Помрачневший взгляд, с которым Заморна произнес эти слова, много сказал о происходящем в его сердце. Что за видение их вызвало, не так уж важно знать. Каким бы тягостным оно ни было, оно быстро рассеялось. Герцог взглянул на Каролину, смотрящую на него с изумленным ужасом. Лицо его приняло выражение нежности, более опасной, чем бешеный жар, напугавший мисс Вернон чуть раньше. Заморна ласково приподнял тяжелые кудри, лежащие на ее шее. Каролина ощутила нечто совершенно новое. Ей больше не хотелось сбежать; она приникла к Заморне. Мысль о разлуке и возвращении в Эдем-Коттедж казалась невыносимой. Человек, сидящий рядом, вновь стал ее опекуном, но он же был Заморной мистера Монморанси. Она боялась, она любила. Страсть звала, совесть предостерегала, но у таких, как мисс Вернон, страсть всегда берет верх. Увещевания совести звучали все тише и наконец умолкли совсем, и когда Заморна снова поцеловал воспитанницу и спросил голосом, чья роковая сладость влила яд в столько сердец: «Ты поедешь завтра со мною, Каролина?» — она подняла лицо и с безумным, самозабвенным пылом ответила «да». [65]
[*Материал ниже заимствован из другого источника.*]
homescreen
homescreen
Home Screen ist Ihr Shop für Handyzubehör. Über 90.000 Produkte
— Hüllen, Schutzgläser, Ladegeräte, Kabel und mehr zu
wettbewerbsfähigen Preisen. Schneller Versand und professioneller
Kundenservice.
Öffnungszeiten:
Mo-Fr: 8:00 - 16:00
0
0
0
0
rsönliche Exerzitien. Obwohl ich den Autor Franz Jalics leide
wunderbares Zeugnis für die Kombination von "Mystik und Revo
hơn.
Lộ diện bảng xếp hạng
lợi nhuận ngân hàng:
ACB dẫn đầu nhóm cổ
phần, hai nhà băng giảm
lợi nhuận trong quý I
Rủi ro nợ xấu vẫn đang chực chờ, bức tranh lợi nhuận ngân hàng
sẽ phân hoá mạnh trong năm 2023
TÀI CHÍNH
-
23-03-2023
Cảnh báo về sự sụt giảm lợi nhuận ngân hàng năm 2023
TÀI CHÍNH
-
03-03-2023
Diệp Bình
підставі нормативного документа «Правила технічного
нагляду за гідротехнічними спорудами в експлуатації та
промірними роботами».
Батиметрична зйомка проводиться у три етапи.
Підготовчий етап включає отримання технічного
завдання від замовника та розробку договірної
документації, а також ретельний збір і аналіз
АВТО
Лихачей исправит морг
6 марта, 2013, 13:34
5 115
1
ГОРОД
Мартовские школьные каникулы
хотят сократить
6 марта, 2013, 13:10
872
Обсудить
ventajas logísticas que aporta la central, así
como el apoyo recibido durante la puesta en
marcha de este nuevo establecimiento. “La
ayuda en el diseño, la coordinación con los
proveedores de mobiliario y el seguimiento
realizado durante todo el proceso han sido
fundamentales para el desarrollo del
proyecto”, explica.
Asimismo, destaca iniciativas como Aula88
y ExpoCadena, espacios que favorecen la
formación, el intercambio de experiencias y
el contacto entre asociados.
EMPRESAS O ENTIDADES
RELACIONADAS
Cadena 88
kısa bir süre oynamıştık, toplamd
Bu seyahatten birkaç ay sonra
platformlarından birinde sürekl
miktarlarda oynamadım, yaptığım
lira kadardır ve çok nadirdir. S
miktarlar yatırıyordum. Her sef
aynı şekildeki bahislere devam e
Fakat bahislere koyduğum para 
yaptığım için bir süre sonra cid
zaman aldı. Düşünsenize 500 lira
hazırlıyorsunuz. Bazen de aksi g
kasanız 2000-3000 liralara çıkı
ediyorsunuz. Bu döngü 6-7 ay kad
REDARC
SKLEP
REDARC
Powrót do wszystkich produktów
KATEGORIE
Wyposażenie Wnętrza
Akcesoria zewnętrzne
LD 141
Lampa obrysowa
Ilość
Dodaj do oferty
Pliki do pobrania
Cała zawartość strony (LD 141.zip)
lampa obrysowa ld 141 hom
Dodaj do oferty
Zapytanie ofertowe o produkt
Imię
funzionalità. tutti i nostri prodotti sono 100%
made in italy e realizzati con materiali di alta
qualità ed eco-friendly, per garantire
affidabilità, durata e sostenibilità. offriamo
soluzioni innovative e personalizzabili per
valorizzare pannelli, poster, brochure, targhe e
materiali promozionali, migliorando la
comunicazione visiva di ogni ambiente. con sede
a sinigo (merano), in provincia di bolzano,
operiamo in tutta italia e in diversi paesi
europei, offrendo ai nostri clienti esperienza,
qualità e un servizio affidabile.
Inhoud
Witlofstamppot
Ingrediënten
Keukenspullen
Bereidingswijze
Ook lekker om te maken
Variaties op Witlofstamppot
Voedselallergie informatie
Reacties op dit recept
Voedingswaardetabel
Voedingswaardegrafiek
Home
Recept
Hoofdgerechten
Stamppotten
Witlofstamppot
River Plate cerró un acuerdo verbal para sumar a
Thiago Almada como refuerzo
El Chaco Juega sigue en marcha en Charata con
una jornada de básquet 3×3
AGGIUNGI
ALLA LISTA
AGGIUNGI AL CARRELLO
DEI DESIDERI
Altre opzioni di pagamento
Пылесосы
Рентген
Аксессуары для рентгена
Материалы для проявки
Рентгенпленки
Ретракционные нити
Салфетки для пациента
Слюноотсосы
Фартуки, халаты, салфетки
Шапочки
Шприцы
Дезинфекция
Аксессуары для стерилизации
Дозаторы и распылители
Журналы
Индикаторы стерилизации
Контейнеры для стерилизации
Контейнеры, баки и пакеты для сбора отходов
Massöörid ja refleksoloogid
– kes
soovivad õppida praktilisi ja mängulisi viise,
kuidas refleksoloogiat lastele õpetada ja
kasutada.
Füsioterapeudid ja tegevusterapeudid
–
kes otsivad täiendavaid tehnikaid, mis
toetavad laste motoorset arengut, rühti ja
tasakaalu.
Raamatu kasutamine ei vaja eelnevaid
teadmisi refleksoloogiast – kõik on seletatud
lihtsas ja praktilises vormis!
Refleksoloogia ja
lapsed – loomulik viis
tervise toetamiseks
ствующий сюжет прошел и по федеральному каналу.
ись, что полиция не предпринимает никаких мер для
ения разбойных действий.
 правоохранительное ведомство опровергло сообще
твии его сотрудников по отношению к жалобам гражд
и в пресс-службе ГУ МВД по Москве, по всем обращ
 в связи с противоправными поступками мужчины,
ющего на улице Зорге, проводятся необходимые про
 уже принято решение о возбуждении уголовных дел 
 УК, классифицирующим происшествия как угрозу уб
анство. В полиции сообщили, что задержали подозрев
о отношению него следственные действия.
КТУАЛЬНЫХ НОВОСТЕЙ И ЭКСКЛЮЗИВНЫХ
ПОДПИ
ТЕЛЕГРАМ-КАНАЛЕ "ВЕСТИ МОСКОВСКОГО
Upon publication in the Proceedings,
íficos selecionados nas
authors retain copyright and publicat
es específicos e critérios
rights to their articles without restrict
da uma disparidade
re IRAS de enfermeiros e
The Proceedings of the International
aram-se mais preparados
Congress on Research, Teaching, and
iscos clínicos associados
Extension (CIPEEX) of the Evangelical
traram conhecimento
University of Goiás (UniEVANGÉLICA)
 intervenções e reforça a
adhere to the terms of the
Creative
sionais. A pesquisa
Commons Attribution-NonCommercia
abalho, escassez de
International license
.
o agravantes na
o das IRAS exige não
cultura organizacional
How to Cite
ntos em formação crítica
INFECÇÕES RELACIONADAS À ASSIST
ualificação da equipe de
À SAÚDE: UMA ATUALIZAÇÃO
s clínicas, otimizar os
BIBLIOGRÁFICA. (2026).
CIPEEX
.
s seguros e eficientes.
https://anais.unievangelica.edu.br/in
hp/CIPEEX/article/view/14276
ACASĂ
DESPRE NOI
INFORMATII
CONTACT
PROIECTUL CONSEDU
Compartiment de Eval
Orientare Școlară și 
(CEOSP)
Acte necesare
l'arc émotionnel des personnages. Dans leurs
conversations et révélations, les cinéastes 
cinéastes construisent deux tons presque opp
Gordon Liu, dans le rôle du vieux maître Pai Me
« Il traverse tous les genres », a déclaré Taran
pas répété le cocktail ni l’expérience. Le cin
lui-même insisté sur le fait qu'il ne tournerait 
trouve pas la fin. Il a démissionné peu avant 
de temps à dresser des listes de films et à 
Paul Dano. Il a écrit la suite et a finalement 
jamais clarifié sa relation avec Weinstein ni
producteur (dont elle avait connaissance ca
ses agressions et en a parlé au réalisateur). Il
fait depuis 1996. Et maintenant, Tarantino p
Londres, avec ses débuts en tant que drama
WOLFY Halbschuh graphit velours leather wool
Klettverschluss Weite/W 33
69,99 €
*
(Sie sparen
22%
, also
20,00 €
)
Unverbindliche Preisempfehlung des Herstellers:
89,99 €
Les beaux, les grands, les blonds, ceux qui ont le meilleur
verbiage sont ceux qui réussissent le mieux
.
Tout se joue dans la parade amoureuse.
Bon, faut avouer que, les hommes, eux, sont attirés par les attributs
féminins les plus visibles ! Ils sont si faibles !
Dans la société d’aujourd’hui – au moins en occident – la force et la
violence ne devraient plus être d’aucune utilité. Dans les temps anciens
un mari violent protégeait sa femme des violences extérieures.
Герцог Заморна покинул Вудхаус-Клиф в пятницу седьмого декабря, на следующее утро, и ровно за семь дней покрыл расстояние оттуда до Витрополя. Во всяком случае, неделя прошла между его отъездом от мистера Уорнера и прибытием в Уэллсли-Хаус. В день его возвращения погода выдалась холодная — этим, возможно, объясняется, почему герцог, вылезая из экипажа и поднимаясь по царственным ступеням своего дома, был так бледен и суров. После столь долгой отлучки он вынужден был повидаться с женой, и на их встречу стоило посмотреть. Герцог не взял на себя труда изобразить радость. Он был резок и неприветлив, и герцогиня, взглянув на него разок, не попыталась сделать воссоединение более нежным. Она отстранилась даже от холодного супружеского поцелуя, выпустила руку мужа, оглядела его бледное, раздраженное лицо и дала понять — не словами, а горькой усмешкой, — что ей все ясно, после чего удалилась с дрожащими губами. Ее лицо выражало все возмущение, всю уязвленную гордость, всю жгучую обиду, какую могли выказать эти тонкие черты. Герцогиня ушла в свою комнату и не выходила оттуда много дней кряду.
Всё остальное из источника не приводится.